Первой мыслью Стенхэма было: я не должен позволять Моссу подобного рода выходки. Выдержав паузу, он громко спросил:
— Где сейчас месье Мосс?
— У себя в комнате. Номер четырнадцатый.
— Номер я знаю, — сказал Стенхэм. — Вы не спуститесь к нему передать мой ответ?
— Разумеется. Сказать, что вы придете?
— Хорошо, только на минутку, — вздохнул Стенхэм.
Конечно, этого портье не передаст — просто скажет Моссу, что мусью Стонам придет, и исчезнет.
— Ouakha[10], — произнес с поклоном портье и закрыл за собой дверь. Стоя перед зеркальной дверцей шкафа, Стенхэм снова повязал галстук. Впервые Мосс отправлял к нему посыльного в столь поздний час, и Стенхэм гадал, что могло заставить англичанина отступить от строгого кодекса приличий. Он взглянул на часы: двадцать минут второго. Скорее всего, Мосс начнет с цветистых извинений за то, что помешал его работе, даже если сам в это не верил: Стенхэм старательно создавал у своих знакомых впечатление, что работает от зари до зари. Это обеспечивало ему уединение; кроме того, если день выдавался непогожий, он ложился рано и дописывал лишнюю страничку романа, еще далекого от завершения. Дождь и ветер, бушевавшие в темноте за окном, обычно будоражили его, помогая преодолевать усталость. Сегодня, так или иначе, он все равно не стал бы работать: было уже слишком поздно. День в Фесе начинался задолго до зари, и Стенхэму доставляла глубокое беспокойство мысль о том, что ему не удастся уснуть до того, как ранний призыв к молитве вызовет громогласную петушиную перекличку, которая мало-помалу охватит весь город и не стихнет до самого рассвета. Если ему не удастся поймать сон, прежде чем раздастся пение муэдзинов, с надеждой уснуть придется окончательно распроститься.

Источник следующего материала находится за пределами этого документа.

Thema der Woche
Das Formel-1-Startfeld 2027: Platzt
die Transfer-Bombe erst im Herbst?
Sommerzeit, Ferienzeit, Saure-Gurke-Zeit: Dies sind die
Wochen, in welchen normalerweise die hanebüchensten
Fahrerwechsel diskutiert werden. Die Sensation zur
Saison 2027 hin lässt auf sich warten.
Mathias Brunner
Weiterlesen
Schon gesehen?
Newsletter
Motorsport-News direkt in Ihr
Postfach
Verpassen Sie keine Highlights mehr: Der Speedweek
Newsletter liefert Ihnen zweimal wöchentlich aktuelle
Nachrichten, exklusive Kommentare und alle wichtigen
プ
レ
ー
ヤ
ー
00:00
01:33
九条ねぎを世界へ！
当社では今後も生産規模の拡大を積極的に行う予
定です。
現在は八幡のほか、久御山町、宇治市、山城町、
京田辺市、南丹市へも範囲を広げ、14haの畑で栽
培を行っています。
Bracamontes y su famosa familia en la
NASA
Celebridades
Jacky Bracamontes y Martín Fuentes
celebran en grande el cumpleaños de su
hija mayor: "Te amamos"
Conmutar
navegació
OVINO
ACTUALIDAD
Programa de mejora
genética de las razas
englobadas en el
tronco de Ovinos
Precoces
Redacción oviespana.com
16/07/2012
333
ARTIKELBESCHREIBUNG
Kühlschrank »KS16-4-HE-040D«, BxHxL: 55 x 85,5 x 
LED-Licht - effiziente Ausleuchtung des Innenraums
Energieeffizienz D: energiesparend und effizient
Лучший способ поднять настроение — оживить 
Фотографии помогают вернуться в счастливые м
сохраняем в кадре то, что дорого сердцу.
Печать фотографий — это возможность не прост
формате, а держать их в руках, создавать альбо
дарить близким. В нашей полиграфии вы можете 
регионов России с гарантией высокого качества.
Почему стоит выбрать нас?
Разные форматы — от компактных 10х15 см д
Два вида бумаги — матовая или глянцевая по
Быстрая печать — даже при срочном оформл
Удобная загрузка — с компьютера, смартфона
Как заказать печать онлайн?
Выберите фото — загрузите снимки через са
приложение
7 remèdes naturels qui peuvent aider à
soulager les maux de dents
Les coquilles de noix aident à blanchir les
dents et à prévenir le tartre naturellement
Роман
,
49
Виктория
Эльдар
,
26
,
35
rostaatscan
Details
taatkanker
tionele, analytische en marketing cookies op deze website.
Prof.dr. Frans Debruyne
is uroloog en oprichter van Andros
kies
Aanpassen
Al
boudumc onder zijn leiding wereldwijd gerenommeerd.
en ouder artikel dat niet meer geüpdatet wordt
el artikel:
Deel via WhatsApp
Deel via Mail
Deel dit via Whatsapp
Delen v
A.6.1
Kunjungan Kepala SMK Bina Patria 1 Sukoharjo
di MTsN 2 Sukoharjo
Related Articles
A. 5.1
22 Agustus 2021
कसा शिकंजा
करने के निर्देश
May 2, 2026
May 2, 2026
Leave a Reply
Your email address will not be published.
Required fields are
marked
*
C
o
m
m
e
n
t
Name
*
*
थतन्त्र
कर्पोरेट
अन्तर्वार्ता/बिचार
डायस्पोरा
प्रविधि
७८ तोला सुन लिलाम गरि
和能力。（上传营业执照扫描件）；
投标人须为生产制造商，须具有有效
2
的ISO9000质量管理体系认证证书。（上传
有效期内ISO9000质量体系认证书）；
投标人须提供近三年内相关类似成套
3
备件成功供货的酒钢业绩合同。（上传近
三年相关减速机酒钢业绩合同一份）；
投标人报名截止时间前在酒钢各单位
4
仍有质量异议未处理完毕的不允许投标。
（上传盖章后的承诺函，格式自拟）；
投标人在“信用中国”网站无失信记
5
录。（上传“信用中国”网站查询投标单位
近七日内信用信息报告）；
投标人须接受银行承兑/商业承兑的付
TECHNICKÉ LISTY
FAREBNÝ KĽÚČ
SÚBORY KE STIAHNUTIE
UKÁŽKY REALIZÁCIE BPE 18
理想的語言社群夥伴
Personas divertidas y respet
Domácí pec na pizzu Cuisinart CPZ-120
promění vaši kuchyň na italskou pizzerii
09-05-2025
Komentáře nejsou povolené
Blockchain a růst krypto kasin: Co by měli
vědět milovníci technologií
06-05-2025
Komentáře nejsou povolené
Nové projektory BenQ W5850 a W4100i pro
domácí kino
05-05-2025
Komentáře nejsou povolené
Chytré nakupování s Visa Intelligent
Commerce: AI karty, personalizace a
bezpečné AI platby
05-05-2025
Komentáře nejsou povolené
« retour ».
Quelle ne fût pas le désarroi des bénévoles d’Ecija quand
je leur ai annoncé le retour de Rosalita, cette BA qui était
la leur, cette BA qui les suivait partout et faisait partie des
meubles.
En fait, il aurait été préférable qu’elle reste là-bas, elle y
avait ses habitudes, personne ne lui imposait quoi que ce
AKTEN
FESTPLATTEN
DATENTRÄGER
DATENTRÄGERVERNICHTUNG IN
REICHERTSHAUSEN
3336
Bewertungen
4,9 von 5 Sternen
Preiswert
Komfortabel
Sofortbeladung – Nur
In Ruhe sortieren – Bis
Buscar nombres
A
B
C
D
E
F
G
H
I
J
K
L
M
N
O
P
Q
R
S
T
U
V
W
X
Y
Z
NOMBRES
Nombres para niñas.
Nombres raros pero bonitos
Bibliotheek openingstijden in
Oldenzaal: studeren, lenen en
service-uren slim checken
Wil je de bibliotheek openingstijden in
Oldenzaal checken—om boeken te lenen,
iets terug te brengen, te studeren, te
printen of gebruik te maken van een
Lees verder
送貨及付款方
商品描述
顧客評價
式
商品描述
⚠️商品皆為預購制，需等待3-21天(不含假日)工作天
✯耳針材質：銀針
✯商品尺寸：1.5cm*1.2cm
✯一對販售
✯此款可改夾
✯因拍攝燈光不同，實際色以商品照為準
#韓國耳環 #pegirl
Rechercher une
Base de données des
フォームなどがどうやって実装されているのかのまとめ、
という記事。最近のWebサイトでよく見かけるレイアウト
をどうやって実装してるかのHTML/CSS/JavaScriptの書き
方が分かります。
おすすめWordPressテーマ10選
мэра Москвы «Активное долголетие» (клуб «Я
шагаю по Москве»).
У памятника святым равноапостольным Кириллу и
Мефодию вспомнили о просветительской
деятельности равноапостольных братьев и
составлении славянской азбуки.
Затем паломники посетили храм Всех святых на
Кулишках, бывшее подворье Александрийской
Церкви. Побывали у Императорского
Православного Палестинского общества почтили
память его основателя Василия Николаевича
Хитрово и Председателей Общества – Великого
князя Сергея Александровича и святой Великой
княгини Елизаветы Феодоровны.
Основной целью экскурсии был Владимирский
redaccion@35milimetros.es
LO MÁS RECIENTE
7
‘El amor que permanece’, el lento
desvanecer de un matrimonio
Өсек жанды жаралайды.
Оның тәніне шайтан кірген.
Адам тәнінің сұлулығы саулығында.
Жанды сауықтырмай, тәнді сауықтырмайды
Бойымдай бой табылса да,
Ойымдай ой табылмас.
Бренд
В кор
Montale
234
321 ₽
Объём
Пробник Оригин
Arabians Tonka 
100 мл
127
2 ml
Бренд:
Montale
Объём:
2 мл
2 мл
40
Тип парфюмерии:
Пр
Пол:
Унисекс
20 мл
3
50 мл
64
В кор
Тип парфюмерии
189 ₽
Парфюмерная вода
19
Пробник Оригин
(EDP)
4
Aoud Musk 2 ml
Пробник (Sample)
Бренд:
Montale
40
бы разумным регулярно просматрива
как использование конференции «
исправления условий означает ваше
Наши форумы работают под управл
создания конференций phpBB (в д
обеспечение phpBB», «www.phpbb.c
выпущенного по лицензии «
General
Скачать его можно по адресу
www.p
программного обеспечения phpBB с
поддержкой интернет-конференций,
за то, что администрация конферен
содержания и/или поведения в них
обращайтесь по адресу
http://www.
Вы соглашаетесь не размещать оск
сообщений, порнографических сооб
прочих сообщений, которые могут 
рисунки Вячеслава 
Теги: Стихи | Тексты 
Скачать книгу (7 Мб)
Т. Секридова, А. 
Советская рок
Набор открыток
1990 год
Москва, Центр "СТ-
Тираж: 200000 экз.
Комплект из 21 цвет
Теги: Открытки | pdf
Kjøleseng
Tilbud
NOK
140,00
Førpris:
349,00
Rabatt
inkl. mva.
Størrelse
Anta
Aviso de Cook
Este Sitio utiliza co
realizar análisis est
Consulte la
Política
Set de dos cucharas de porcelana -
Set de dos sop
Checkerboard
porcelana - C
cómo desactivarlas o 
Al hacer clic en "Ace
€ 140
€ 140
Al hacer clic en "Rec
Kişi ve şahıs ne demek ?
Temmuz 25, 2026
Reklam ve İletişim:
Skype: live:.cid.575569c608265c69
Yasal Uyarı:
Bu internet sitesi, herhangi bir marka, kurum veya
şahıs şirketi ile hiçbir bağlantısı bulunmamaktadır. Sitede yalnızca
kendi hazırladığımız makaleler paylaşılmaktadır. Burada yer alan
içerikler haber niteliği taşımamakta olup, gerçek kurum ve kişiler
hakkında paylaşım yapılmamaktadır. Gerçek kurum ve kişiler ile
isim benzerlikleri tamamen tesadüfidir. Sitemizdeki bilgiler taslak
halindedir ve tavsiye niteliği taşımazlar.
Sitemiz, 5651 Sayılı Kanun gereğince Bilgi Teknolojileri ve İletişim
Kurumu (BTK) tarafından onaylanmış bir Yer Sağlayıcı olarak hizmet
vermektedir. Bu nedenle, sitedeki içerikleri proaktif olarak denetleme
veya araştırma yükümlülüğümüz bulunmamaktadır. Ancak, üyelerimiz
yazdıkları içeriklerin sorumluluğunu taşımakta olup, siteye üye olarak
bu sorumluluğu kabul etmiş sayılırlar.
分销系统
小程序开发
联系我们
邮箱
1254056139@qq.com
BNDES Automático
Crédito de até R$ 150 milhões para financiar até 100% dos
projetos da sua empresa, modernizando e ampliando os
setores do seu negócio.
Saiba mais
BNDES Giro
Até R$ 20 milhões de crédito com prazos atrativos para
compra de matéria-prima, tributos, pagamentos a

В это время года они начинали около половины четвертого.
Стенхэм взглянул на лежащие на столе отпечатанные страницы, поставил на них массивную фарфоровую пепельницу и повернулся, чтобы идти. Затем, еще раз подумав, переложил рукопись в ящик. Подойдя к двери, он бросил беглый тоскливый взгляд на кровать и, выйдя в коридор, запер дверь за собой. К ключу был прицеплен тяжелый никелированный брелок, лежавший в кармане, точно ледышка. Из узкого проема башенной лестницы тянуло сильным сквозняком. Стенхэм старался спускаться как можно тише (хотя потревожить было некого), пересек полутемный холл и вышел на террасу. Падавший из вестибюля свет растекался по влажному мозаичному полу. Редкий дождь прекратился, дул легкий ветерок. В нижнем саду стояла полная тьма; идя вдоль тонкой кованой решетки, окружавшей пруд султана, Стенхэм добрался до внутреннего дворика, где порой, в погожие дни, они с Моссом обедали. Фонари над высокой дверью четырнадцатого номера не были погашены, тонкие полоски света падали сквозь щели закрытых ставен. Стенхэм постучал, спугнув какую-то зверушку — крысу или, может быть, хорька, — и она пустилась наутек, шурша травой и опавшими листьями. Мужчину, который открыл дверь и, отступив в сторону, застыл, пропуская Стенхэма, он никогда раньше не видел.